Syrah is not the only highly valued variety, though it forms at least the basis of most of the new-wave red wines. Realising the suitability of Rhône varieties for the area is not wholly new. The Swartland’s viticultural history remains to be written – it dates back some 250 years ­– and it is not clear what varieties were planted in the earliest years, but they probably included carignan, along with sémillon. There are still some older (up to 60 years) vineyards of carignan and grenache, though virused. At some stage grenache and mourvèdre (known then as mataro) joined the range, together with hárslevelü, but with the emergence of the cooperatives in the 1940s, the Rhône varieties started to disappear, as plantings changed to those useful for brandy and ‘co-op wines’. Chenin blanc, the Cape’s workhouse was among them, and some remaining 30-year-old vineyards, now farmed for quality rather than quantity, provide the basis for a few excellent varietal wines and blends.

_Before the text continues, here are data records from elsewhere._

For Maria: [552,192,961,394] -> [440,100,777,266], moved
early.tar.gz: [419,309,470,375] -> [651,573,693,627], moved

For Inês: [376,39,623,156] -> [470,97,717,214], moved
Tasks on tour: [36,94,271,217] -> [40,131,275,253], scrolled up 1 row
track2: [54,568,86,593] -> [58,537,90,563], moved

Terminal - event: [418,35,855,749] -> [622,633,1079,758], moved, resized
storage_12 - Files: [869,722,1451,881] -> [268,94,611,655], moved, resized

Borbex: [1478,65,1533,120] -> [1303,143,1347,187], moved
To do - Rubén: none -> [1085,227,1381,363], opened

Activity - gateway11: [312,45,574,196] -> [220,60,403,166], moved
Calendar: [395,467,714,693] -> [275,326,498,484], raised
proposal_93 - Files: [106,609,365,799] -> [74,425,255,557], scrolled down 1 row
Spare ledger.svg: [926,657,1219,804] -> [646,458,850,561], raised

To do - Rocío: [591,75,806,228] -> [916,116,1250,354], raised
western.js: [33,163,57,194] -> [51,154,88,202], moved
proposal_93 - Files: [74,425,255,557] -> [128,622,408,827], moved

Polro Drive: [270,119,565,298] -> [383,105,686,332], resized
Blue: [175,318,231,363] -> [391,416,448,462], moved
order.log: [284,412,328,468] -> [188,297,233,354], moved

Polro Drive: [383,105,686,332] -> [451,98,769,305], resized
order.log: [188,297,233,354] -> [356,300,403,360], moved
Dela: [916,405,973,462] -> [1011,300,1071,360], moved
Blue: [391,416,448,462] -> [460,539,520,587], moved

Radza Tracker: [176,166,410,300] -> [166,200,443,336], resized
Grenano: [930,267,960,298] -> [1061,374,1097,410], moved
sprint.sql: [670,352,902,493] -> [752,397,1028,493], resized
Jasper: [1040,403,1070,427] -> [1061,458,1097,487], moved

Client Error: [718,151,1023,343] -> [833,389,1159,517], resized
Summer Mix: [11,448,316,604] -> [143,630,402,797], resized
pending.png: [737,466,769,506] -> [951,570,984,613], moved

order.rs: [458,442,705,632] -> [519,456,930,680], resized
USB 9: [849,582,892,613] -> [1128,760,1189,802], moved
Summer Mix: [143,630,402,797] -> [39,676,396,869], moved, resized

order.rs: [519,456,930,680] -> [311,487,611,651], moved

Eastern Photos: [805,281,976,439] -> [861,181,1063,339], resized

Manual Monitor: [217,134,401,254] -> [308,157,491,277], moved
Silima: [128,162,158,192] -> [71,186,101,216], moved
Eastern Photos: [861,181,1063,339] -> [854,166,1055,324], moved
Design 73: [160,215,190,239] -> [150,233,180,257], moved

If syrah, fashionable anyway throughout the Cape, is central to the plans of ambitious producers, it is probable that a blend of varieties will make for the best red wines, as in the warmer south of the Rhone valley. Late-ripening mourvèdre seems to be grape most cited as a desirable blending partner, and a number of new vineyards are already planted: the variety is already proving useful, adding freshness and acidity to ripe syrah and lowering alcohol levels. Decent clones of grenache remain elusive in the Cape, but once that problem is solved, the grape will certainly become established.

These are adventurers here, however, responding to their own environment, and the authority of the Rhône model will not preclude other possibilities. Charles Back reports exciting early results from barbera and petite sirah, and tempranillo has also been planted – by one of the farmers converted from brandy and coke.